Coupling the high-temperature Fischer–Tropsch synthesis and the skeletal isomerization reaction at optimal operation conditions in the Power-to-Fuels process route for the production of sustainable aviation gasoline

Abstract

In this study we presented a concept process route for the production of sustainable aviation gasoline and investigated experimentally the high-temperature Fischer–Tropsch (HTFT) synthesis and the first upgrading step, the skeletal isomerization reaction, both independently and coupled. The influence of the side products of the HTFT synthesis on the stability of the isomerization catalyst and the product distribution represents the main challenges of the coupled operation. While the individual steps of Power-to-Fuels processes are well investigated, there are not many studies on their coupled operation. In this work, the operating conditions of both reactions were firstly optimized independently from each other.
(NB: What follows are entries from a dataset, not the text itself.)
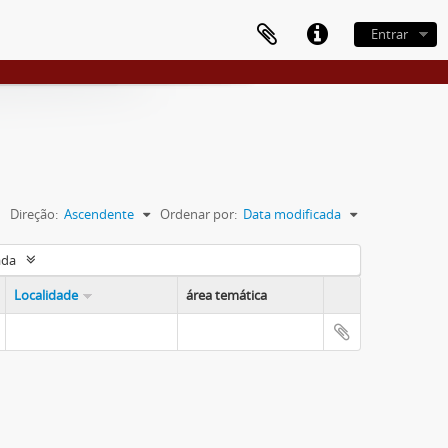
Entrar
Direção:
Ascendente
Ordenar por:
Data modificada
ada
Localidade
área temática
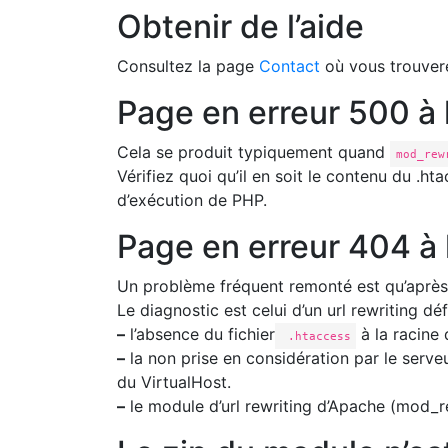
Obtenir de l’aide
Consultez la page
Contact
où vous trouvere
Page en erreur 500 à l
Cela se produit typiquement quand
mod_rew
Vérifiez quoi qu’il en soit le contenu du .h
d’exécution de PHP.
Page en erreur 404 à l
Un problème fréquent remonté est qu’après le
Le diagnostic est celui d’un url rewriting dé
–
l’absence du fichier
à la racine 
.htaccess
–
la non prise en considération par le serve
du VirtualHost.
–
le module d’url rewriting d’Apache (mod_re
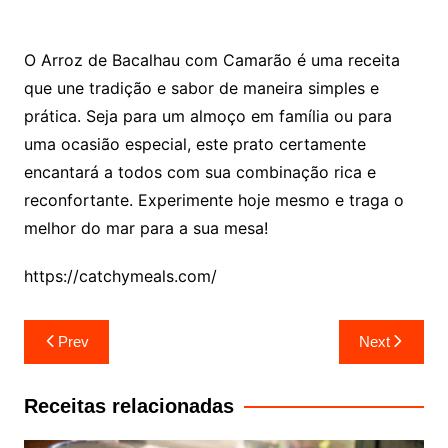
O Arroz de Bacalhau com Camarão é uma receita
que une tradição e sabor de maneira simples e
prática. Seja para um almoço em família ou para
uma ocasião especial, este prato certamente
encantará a todos com sua combinação rica e
reconfortante. Experimente hoje mesmo e traga o
melhor do mar para a sua mesa!
https://catchymeals.com/
Navegação
Prev
Next
de
artigos
Receitas relacionadas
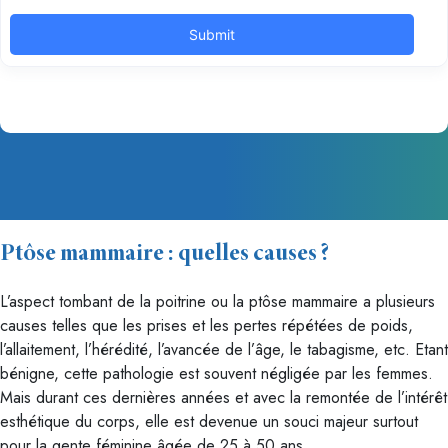
Ptôse mammaire : quelles causes ?
L’aspect tombant de la poitrine ou la ptôse mammaire a plusieurs
causes telles que les prises et les pertes répétées de poids,
l’allaitement, l’hérédité, l’avancée de l’âge, le tabagisme, etc. Etant
bénigne, cette pathologie est souvent négligée par les femmes.
Mais durant ces dernières années et avec la remontée de l’intérêt
esthétique du corps, elle est devenue un souci majeur surtout
pour la gente féminine âgée de 25 à 50 ans.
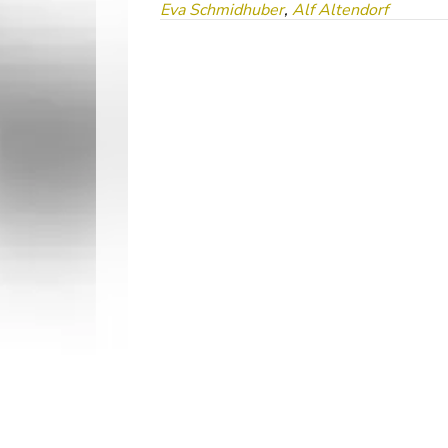
Eva Schmidhuber
,
Alf Altendorf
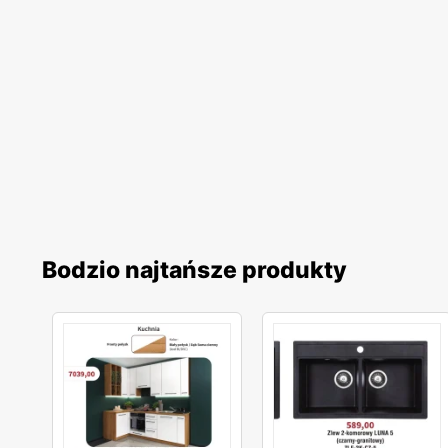
Bodzio najtańsze produkty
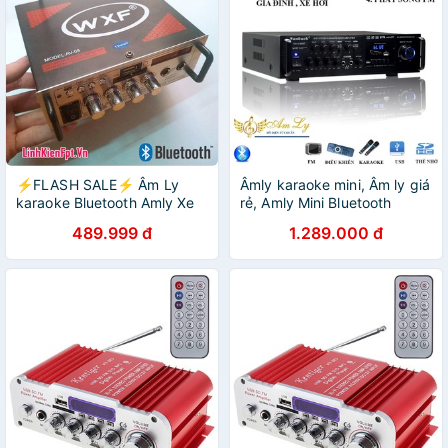
⚡️FLASH SALE⚡️ Âm Ly
Âmly karaoke mini, Âm ly giá
karaoke Bluetooth Amly Xe
rẻ, Amly Mini Bluetooth
Hơi 2 MIC AV-08BT Giá rẻ
6188bt đánh siêu đỉnh , BẢO
489.999 đ
1.289.000 đ
nhất
HÀNH UY TÍN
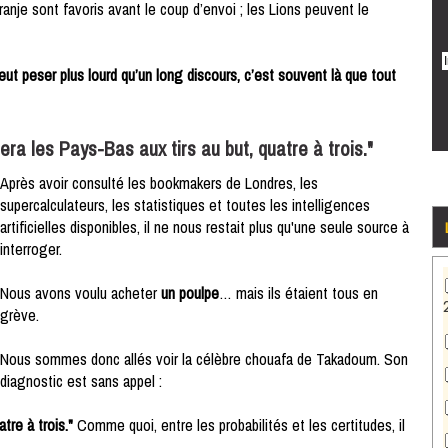
ranje sont favoris avant le coup d’envoi ; les Lions peuvent le
eut peser plus lourd qu’un long discours, c’est souvent là que tout
a les Pays-Bas aux tirs au but, quatre à trois."
Après avoir consulté les bookmakers de Londres, les
supercalculateurs, les statistiques et toutes les intelligences
artificielles disponibles, il ne nous restait plus qu'une seule source à
interroger.
Nous avons voulu acheter
un poulpe
… mais ils étaient tous en
grève.
Nous sommes donc allés voir la célèbre chouafa de Takadoum. Son
diagnostic est sans appel :
tre à trois."
Comme quoi, entre les probabilités et les certitudes, il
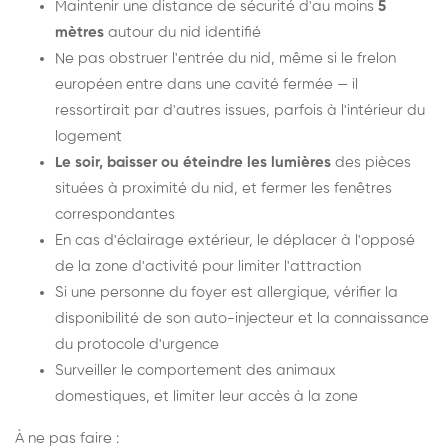
Maintenir une distance de sécurité d'au moins
5
mètres
autour du nid identifié
Ne pas obstruer l'entrée du nid, même si le frelon
européen entre dans une cavité fermée — il
ressortirait par d'autres issues, parfois à l'intérieur du
logement
Le soir, baisser ou éteindre les lumières
des pièces
situées à proximité du nid, et fermer les fenêtres
correspondantes
En cas d'éclairage extérieur, le déplacer à l'opposé
de la zone d'activité pour limiter l'attraction
Si une personne du foyer est allergique, vérifier la
disponibilité de son auto-injecteur et la connaissance
du protocole d'urgence
Surveiller le comportement des animaux
domestiques, et limiter leur accès à la zone
À ne pas faire :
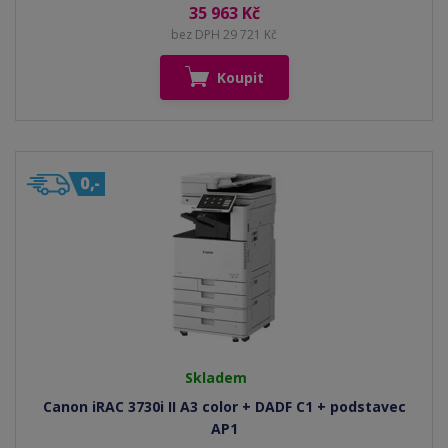
35 963 Kč
bez DPH 29 721 Kč
Koupit
Skladem
Canon iRAC 3730i II A3 color + DADF C1 + podstavec
AP1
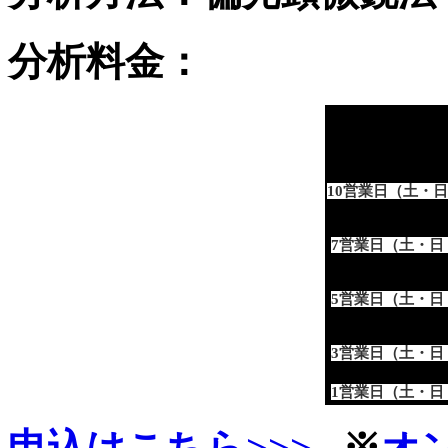
分析料金：
納
10営業日（土・
7営業日（土・日
5営業日（土・日
3営業日（土・日
1営業日（土・日
申込はこちら>>>
※
オ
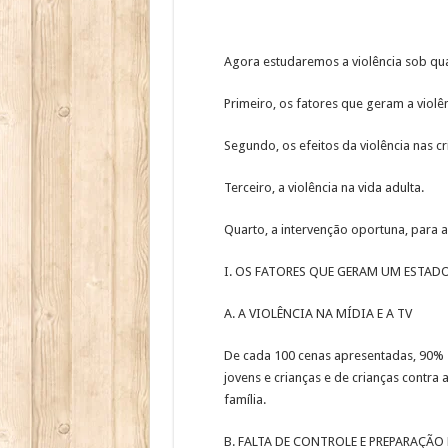
Agora estudaremos a violência sob qua
Primeiro, os fatores que geram a violên
Segundo, os efeitos da violência nas cr
Terceiro, a violência na vida adulta.
Quarto, a intervenção oportuna, para a
I. OS FATORES QUE GERAM UM ESTADO
A. A VIOLÊNCIA NA MÍDIA E A TV
De cada 100 cenas apresentadas, 90% sã
jovens e crianças e de crianças contra 
família.
B. FALTA DE CONTROLE E PREPARAÇÃO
Targeting the maximisation of the C₃–C₅ olefin fraction, especially butene, preferably at high CO conversion, the optimal operating parameters for HTFT synthesis were 300 °C, 20 bar(g), H₂ : CO = 2 and high GHSV. Targeting high isobutene selectivity at high 1-butene conversion, the optimal operating parameters for the isomerization reaction were 400 °C and atmospheric pressure. To investigate the coupling of both reactions, the gasous HTFT products together with the unconverted feed were separated from the liquid and solid products and fed into the isomerization reactor. The feed was diluted with N₂ at 35.7 vol% and 8 vol% and the temperature of the isomerization reaction was increased from 300 °C to 400 °C. The coupling was run in steady-state at 400 °C and both 35.7 vol% and 8 vol% N₂ dilution up to 65 h, while an operation temperature of 300 °C led to catalyst deactivation within the first hours.